So when kids play "cops and robbers" or "cowboys and indians," they're actually shooting each other instead of just pretending to? And in the example I said (one kid is the car and the other is the train--they're emulating what they saw in the movie), that kid isn't a kid, he's really a train? These kids have powerful imaginations.
When something is presented as "cool" the idea takes root. Witness the thug/rap culture. Kids ARE what they see and hear whether you like it or not.
I don't like it, but I still don't believe it. It all depends on their upbringing. I don't think thug/rap is SOLELY responsible for the violent crime, though I think it is partially responsible. I also think upbringing is heavily involved. And I just have a hard time picturing a kid seeing the train scene in a movie and then ten years later he decides he's going to try it because he saw it in an animated movie. I present myself as an example. I saw cartoons like that all the time as a kid, yet I have not been tempted once to try it. And I just turned 22, so I wasn't a kid that long ago.

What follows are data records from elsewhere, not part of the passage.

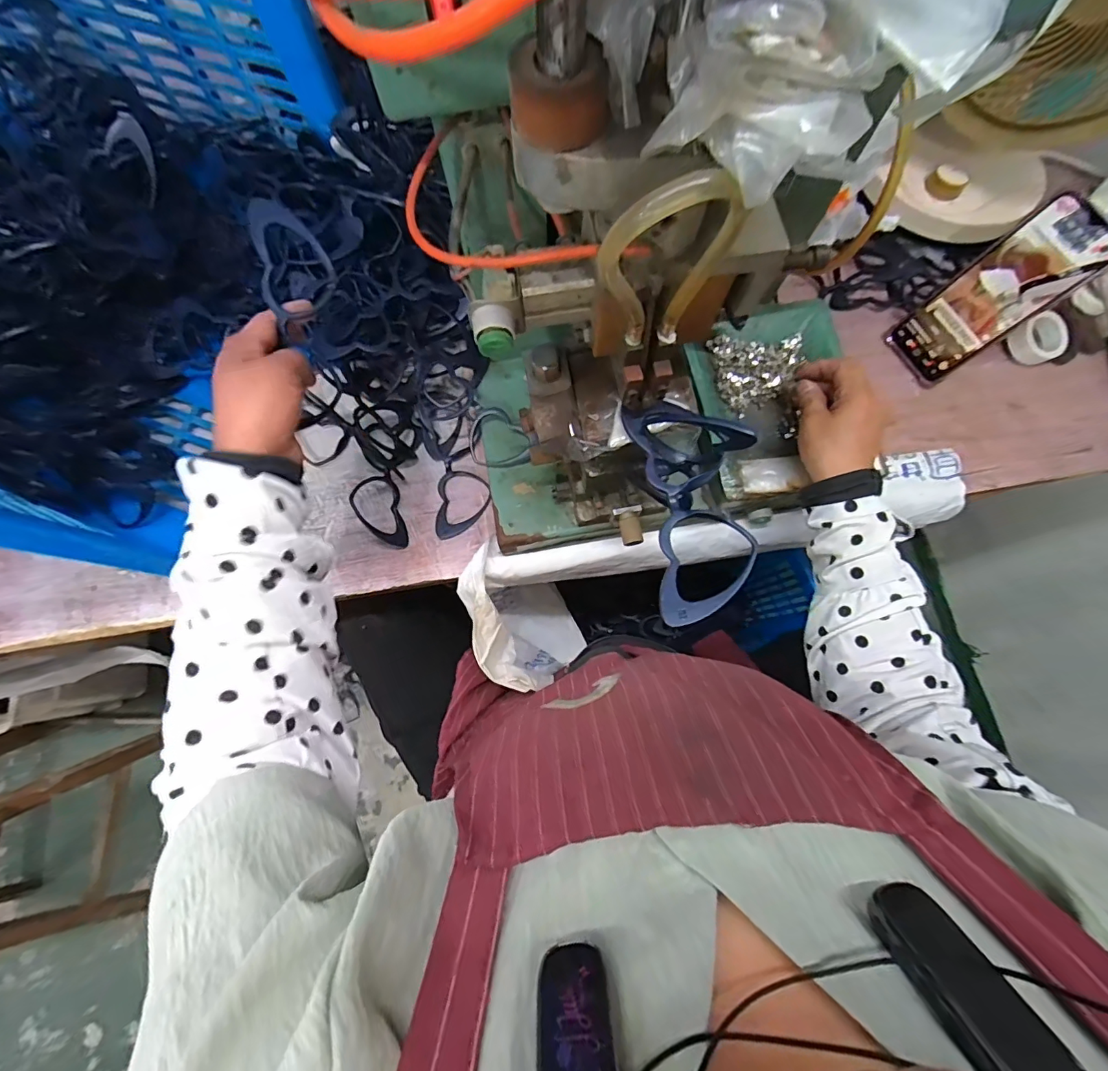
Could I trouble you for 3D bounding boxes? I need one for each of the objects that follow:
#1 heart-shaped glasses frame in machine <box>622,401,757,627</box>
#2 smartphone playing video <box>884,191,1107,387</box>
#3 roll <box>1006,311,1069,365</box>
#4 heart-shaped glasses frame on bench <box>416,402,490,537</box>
[{"bbox_3d":[0.092,-0.020,0.297,0.072,0.026,0.142,-7,77,-2],"label":"heart-shaped glasses frame in machine"},{"bbox_3d":[0.421,-0.230,0.463,0.015,0.165,0.076,-24,76,-33],"label":"smartphone playing video"},{"bbox_3d":[0.533,-0.215,0.522,0.052,0.020,0.048,0,77,0],"label":"roll"},{"bbox_3d":[-0.104,-0.072,0.502,0.059,0.015,0.142,-12,77,-3],"label":"heart-shaped glasses frame on bench"}]

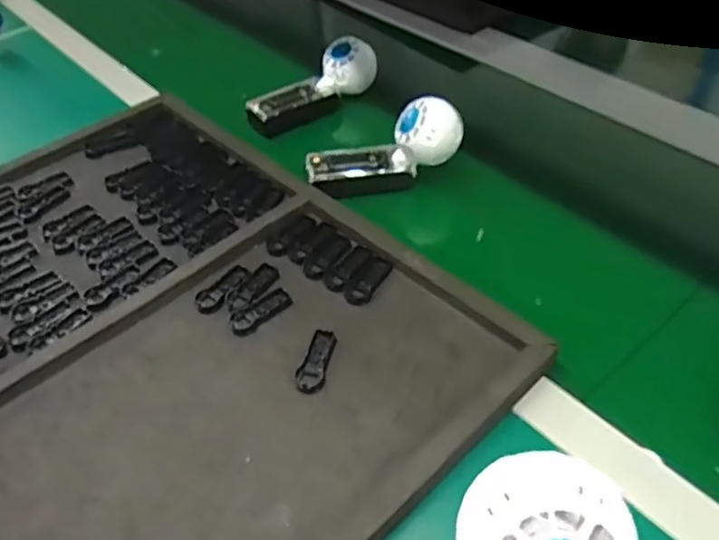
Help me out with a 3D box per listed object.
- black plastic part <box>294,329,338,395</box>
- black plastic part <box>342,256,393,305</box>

You were attributing something to the article that wasn't there.
It was in case someone brought up that point later, I would disspell it before they could mention it.
That wasn't the point. The color of the car was added irony.
Oh, no! Not IRONY!!!!!! God help us all.
I didn't say anything about a train in connection with red cars.
You're talking about unsafe driving, and that includes train racing. Let's arrest all people who drive red cars! And make red cars illegal.
Argue with the statistics if you like.
I'm feelin' lucky.
Just be aware that the police watch red cars more than any other color because of the statistics. I'm a Grandma and got rid of a red car after Mark told me why I was a cop magnet. I got tired of being tailed. My current car is silver and I no longer get shadowed.